TASK OBJECTIVE
Below are some records. Return exactly the lines from the one with "Sticker [on the box]." to the one with "I came [home] from the beach.", and nothing else.

INPUT RECORDS
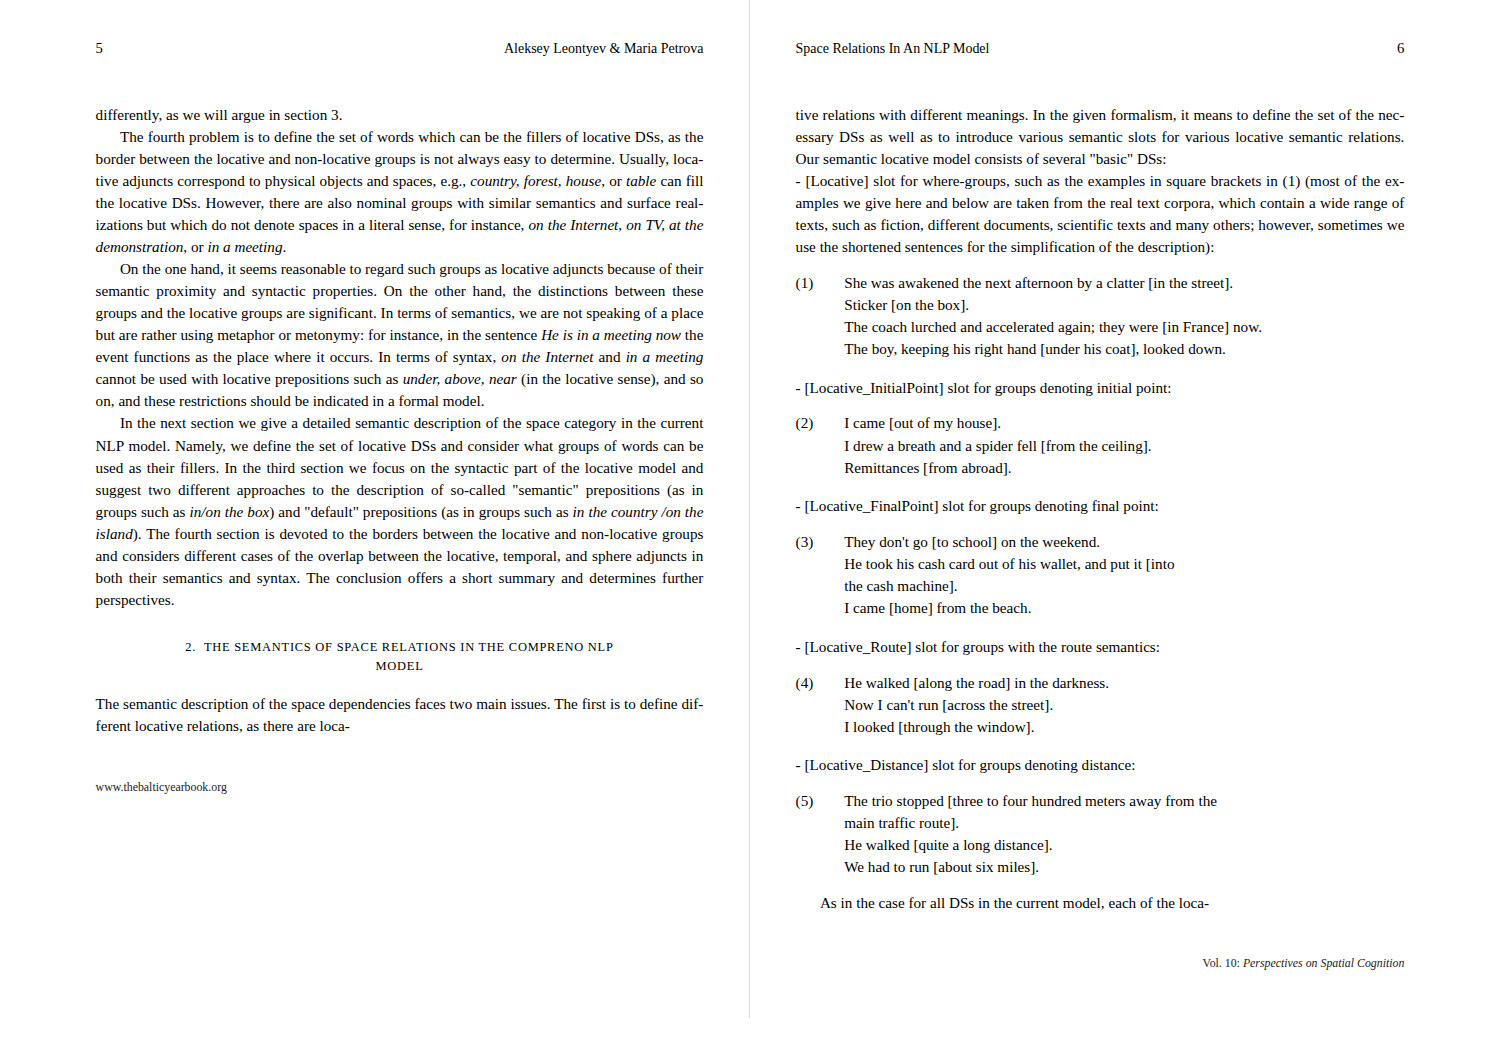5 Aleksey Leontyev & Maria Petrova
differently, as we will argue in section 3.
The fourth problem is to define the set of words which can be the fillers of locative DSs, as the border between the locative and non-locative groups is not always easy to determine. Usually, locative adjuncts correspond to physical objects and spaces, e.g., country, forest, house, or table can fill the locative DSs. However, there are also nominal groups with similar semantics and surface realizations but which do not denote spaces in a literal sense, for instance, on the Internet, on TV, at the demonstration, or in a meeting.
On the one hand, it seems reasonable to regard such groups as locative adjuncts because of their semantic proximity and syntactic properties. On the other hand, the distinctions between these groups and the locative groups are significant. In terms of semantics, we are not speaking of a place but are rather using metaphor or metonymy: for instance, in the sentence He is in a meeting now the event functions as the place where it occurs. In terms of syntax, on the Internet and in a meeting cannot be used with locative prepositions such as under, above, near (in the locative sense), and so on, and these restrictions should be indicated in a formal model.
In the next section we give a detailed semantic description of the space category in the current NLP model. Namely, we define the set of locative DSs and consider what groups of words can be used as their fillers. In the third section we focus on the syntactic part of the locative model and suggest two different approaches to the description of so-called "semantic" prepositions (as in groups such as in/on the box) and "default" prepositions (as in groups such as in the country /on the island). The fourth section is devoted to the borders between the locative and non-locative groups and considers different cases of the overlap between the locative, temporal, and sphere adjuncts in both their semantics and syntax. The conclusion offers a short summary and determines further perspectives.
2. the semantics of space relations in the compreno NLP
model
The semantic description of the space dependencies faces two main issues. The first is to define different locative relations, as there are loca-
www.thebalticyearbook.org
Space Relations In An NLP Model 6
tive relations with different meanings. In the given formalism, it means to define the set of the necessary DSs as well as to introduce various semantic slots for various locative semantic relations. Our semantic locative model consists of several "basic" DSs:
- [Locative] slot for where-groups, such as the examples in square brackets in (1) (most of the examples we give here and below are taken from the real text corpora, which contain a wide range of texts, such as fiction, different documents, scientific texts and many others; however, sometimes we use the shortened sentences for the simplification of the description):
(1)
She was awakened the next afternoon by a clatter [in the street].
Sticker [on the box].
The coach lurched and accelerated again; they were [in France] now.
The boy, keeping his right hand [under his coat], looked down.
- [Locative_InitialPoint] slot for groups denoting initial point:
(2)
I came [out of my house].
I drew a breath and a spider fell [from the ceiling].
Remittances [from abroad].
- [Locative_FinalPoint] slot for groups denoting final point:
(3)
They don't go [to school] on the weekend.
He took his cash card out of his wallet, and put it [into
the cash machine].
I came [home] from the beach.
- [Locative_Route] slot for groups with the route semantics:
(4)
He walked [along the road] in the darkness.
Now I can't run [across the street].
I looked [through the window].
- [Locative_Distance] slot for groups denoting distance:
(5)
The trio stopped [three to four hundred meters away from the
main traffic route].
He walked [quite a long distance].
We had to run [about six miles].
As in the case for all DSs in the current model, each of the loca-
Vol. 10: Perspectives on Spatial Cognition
---
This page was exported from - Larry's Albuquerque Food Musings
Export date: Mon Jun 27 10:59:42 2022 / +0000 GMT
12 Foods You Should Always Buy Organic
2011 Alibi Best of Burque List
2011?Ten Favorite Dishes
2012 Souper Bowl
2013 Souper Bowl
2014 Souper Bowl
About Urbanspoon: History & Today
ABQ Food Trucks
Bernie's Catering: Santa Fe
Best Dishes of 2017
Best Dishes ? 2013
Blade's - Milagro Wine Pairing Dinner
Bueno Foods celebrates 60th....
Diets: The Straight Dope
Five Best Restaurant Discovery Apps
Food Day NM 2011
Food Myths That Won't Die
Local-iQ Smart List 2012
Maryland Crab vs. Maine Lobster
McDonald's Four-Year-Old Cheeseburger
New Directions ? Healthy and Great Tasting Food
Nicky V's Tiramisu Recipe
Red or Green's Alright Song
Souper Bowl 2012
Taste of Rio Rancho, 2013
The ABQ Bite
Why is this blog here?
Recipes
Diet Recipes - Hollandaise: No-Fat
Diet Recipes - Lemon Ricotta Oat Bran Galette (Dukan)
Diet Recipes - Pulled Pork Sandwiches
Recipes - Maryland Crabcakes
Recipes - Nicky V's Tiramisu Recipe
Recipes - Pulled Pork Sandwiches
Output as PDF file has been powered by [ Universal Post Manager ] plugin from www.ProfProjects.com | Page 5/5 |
...
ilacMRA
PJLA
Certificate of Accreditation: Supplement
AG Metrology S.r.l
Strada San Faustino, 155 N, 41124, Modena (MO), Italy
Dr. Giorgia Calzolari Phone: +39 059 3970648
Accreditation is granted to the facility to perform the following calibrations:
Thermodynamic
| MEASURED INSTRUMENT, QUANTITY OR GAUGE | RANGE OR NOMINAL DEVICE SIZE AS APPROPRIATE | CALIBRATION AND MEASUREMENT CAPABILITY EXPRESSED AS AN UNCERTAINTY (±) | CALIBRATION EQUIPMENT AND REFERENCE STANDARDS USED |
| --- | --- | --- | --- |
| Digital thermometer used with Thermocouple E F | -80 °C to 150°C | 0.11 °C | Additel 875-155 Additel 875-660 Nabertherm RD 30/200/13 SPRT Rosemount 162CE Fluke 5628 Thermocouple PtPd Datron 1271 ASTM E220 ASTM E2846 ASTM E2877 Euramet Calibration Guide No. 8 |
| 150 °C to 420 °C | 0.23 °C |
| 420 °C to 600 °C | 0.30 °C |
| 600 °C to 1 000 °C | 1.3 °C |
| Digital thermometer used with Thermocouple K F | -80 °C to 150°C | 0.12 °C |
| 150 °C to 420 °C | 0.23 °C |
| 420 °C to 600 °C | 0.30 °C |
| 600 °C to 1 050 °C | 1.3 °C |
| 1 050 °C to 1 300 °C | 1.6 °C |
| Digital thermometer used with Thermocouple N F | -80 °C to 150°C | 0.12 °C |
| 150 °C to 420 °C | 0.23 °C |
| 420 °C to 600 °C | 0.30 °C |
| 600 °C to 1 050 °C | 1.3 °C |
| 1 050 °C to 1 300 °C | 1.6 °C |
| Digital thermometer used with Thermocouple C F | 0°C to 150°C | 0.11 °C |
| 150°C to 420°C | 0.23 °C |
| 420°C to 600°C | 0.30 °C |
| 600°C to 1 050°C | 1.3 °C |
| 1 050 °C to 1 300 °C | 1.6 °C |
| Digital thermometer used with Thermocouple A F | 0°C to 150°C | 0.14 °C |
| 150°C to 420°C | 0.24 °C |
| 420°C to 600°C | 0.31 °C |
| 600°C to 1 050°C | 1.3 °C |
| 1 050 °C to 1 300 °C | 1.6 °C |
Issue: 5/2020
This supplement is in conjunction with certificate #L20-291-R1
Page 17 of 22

TASK OUTPUT
Sticker [on the box].
The coach lurched and accelerated again; they were [in France] now.
The boy, keeping his right hand [under his coat], looked down.
- [Locative_InitialPoint] slot for groups denoting initial point:
(2)
I came [out of my house].
I drew a breath and a spider fell [from the ceiling].
Remittances [from abroad].
- [Locative_FinalPoint] slot for groups denoting final point:
(3)
They don't go [to school] on the weekend.
He took his cash card out of his wallet, and put it [into
the cash machine].
I came [home] from the beach.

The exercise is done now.